Thank you so much for answering my questions over and over again! 谢谢
@jiangdie666 @Jimmyokok Hello. Thank you for sharing. I had the same problem.
I have another question. If I'm not wrong, in the original paper the results for wget were reported as follows:
I have done the Quick Evaluation and got the following results:
[n_graph, n_node_feat, n_edge_feat]: [150, 8, 4] Loading processed wget dataset... [n_graph, n_node_feat, n_edge_feat]: [150, 8, 4] AUC: 0.9359999999999999 F1: 0.9056603768600924 PRECISION: 0.8571428571428571 RECALL: 0.96 TN: 21 FN: 1 TP: 24 FP: 4
I also saw that the last results @jiangdie666 shared were close to mine. What might be the reason for the different results for Precision, F1, and AUC?
@jiangdie666 @Jimmyokok Hello. Thank you for sharing. I had the same problem.
I have another question. If I'm not wrong, in the original paper the results for wget were reported as follows:
I have done the Quick Evaluation and got the following results:
[n_graph, n_node_feat, n_edge_feat]: [150, 8, 4] Loading processed wget dataset... [n_graph, n_node_feat, n_edge_feat]: [150, 8, 4] AUC: 0.9359999999999999 F1: 0.9056603768600924 PRECISION: 0.8571428571428571 RECALL: 0.96 TN: 21 FN: 1 TP: 24 FP: 4 #Test_AUC: 0.9360±0.0000
I also saw that the last results @jiangdie666 shared were close to mine. What might be the reason for the different results for Precision, F1, and AUC?
I have rerun the Quick Evaluation with exactly the same data, checkpoints and code as in this repository, which gives me this: AUC: 0.96 F1: 0.9599999994999999 PRECISION: 0.96 RECALL: 0.96 TN: 24 FN: 1 TP: 24 FP: 1
Then, I modified the code to repeat the evaluation with random seed 0 to 49 and report the average, which gives me this: AUC: 0.952864+0.013846093456278552 F1: 0.9595209114984354+0.016390904351784117 PRECISION: 0.9663880341880342+0.031628609309857315 RECALL: 0.9536+0.018521339044464343 TN: 24.14+0.8248636250920511 FN: 1.16+0.463033476111609 TP: 23.84+0.463033476111609 FP: 0.86+0.8248636250920512
This is extremely strange, since I have never seen as many as 4 FPs. Meanwhile, I'm sure I have n_neighbor == 2 which is standard setting, and I have tried these evaluations with PyTorch 1.x and 2.x respectively, which yield the same result.
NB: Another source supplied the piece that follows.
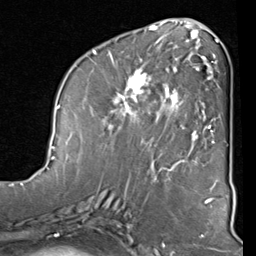
Breast MRI (dynamic contrast-enhanced), one axial slice; slice 36 of 80 in the series (ordered by position); cropped to one breast; dynamic contrast-enhanced series, time point 2 of 8 at this slice position (early post-contrast); 1.5 T; TE 2 ms, TR 5.1 ms; 2 mm slice thickness; 256 × 256 image matrix. Female patient.
Annotated regions visible in this slice (semi-automatic segmentation, software-assisted and operator-edited):
- enhancing-tissue mask used for the functional tumour volume (all voxels passing the contrast-enhancement thresholds inside the analysis volume; usually the tumour): bounding box (x1, y1, x2, y2) in pixels: (88, 40, 212, 149)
With seed 2022, which aligns with the repository code, I'm getting this: AUC: 0.9616 F1: 0.9795918362349021 PRECISION: 1.0 RECALL: 0.96 TN: 25 FN: 1 TP: 24 FP: 0
其实我用原始 您xiang项目自带的那个checkponti-wget.pt FP的结果也依旧为4,远不及您上面的结果
尝试一下多个种子平均?说不定2022在其他设备上正好表现非常差?
用项目自带的 graghs.zip解压后的图处理文件 graphs.pkl结果是满足的,那就说明依旧是预处理wget的数据代码的部分有小bug。
I have evaluated the original dataset using your project's code to train the generated pkl, and also the trained pkl that comes with your project, respectively. But the results are not satisfactory, is it because I didn't set other parameter details. Raw data evaluation results from my own training
This is the pkl that comes with your project.